Ultrariches et impôt sur le revenu : le retour d’un tabou fiscal en France

Le débat sur la contribution fiscale des plus riches revient au premier plan avec le budget 2026. Des élus dénoncent l’optimisation via des holdings permettant à certains fortunés de ne payer aucun impôt sur le revenu. Faute de transparence et de réforme structurelle, la question de la justice fiscale reste entière.

À peine refermé par l’adoption d’une loi de finances spéciale fin 2025, le débat sur la contribution fiscale des plus riches ressurgit avec force à l’Assemblée nationale. En cause : une affirmation explosive de l’ex-ministre de l’Économie Éric Lombard, selon laquelle des « milliers » de contribuables parmi les plus fortunés afficheraient un revenu fiscal de référence nul et ne paieraient donc aucun impôt sur le revenu.

Une déclaration qui a ravivé les soupçons d’injustice fiscale et relancé les demandes de transparence adressées à Bercy. Dès la reprise de l’examen du budget 2026, le président de la commission des finances, Éric Coquerel (LFI), a exigé de l’administration fiscale l’ensemble des notes, analyses et chiffrages disponibles sur ces pratiques.

La chasse aux holding 

À gauche, communistes, écologistes et socialistes s’emparent du sujet, dénonçant l’opacité du ministère de l’Économie et plaidant pour une taxation plus ferme des grandes fortunes.

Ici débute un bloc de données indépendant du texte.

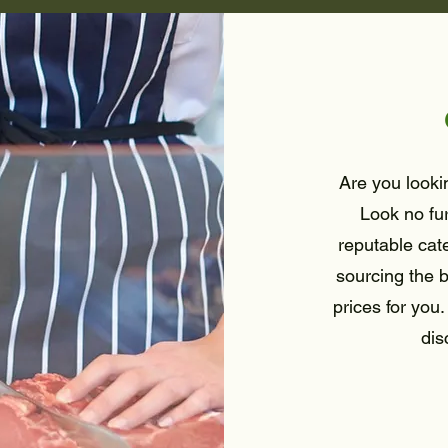
Are you lookin
Look no fu
reputable cat
sourcing the b
prices for you.
dis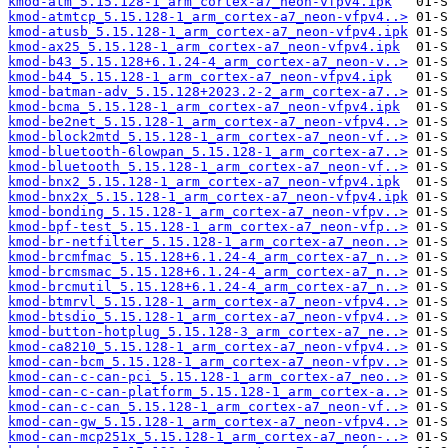
kmod-atm_5.15.128-1_arm_cortex-a7_neon-vfpv4.ipk
kmod-atmtcp_5.15.128-1_arm_cortex-a7_neon-vfpv4..>
kmod-atusb_5.15.128-1_arm_cortex-a7_neon-vfpv4.ipk
kmod-ax25_5.15.128-1_arm_cortex-a7_neon-vfpv4.ipk
kmod-b43_5.15.128+6.1.24-4_arm_cortex-a7_neon-v..>
kmod-b44_5.15.128-1_arm_cortex-a7_neon-vfpv4.ipk
kmod-batman-adv_5.15.128+2023.2-2_arm_cortex-a7..>
kmod-bcma_5.15.128-1_arm_cortex-a7_neon-vfpv4.ipk
kmod-be2net_5.15.128-1_arm_cortex-a7_neon-vfpv4..>
kmod-block2mtd_5.15.128-1_arm_cortex-a7_neon-vf..>
kmod-bluetooth-6lowpan_5.15.128-1_arm_cortex-a7..>
kmod-bluetooth_5.15.128-1_arm_cortex-a7_neon-vf..>
kmod-bnx2_5.15.128-1_arm_cortex-a7_neon-vfpv4.ipk
kmod-bnx2x_5.15.128-1_arm_cortex-a7_neon-vfpv4.ipk
kmod-bonding_5.15.128-1_arm_cortex-a7_neon-vfpv..>
kmod-bpf-test_5.15.128-1_arm_cortex-a7_neon-vfp..>
kmod-br-netfilter_5.15.128-1_arm_cortex-a7_neon..>
kmod-brcmfmac_5.15.128+6.1.24-4_arm_cortex-a7_n..>
kmod-brcmsmac_5.15.128+6.1.24-4_arm_cortex-a7_n..>
kmod-brcmutil_5.15.128+6.1.24-4_arm_cortex-a7_n..>
kmod-btmrvl_5.15.128-1_arm_cortex-a7_neon-vfpv4..>
kmod-btsdio_5.15.128-1_arm_cortex-a7_neon-vfpv4..>
kmod-button-hotplug_5.15.128-3_arm_cortex-a7_ne..>
kmod-ca8210_5.15.128-1_arm_cortex-a7_neon-vfpv4..>
kmod-can-bcm_5.15.128-1_arm_cortex-a7_neon-vfpv..>
kmod-can-c-can-pci_5.15.128-1_arm_cortex-a7_neo..>
kmod-can-c-can-platform_5.15.128-1_arm_cortex-a..>
kmod-can-c-can_5.15.128-1_arm_cortex-a7_neon-vf..>
kmod-can-gw_5.15.128-1_arm_cortex-a7_neon-vfpv4..>
kmod-can-mcp251x_5.15.128-1_arm_cortex-a7_neon-..>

Le thème est politiquement porteur : il renvoie à l’idée, largement partagée dans l’opinion, que l’impôt perdrait sa progressivité au sommet de l’échelle des revenus.

Au cœur de la polémique se trouve un mécanisme légal mais controversé : l’utilisation de holdings patrimoniales. Ces structures permettent à des professions très rémunératrices – médecins spécialistes, avocats d’affaires, financiers ou sportifs – de loger revenus et dividendes dans des sociétés, n’en sortant que des montants limités, parfois nuls, pour leur rémunération personnelle. Résultat : une base taxable réduite à l’extrême, voire inexistante. Si ces pratiques relèvent de l’optimisation fiscale, elles interrogent sur l’équité du système.

Bercy se retranche derrière le secret fiscal et refuse de communiquer des données précises. Officiellement, les statistiques montrent pourtant que les plus hauts revenus contribuent largement à l’impôt : les 0,1 % les plus riches acquittent environ 14 % du total de l’impôt sur le revenu. Mais ce chiffre masque une zone grise : celle des patrimoines élevés déclarant peu ou pas de revenus. Faute de réforme ambitieuse, comme une taxation fondée sur le patrimoine, le soupçon d’un impôt devenu régressif pour les plus riches continue d’alimenter la fracture fiscale.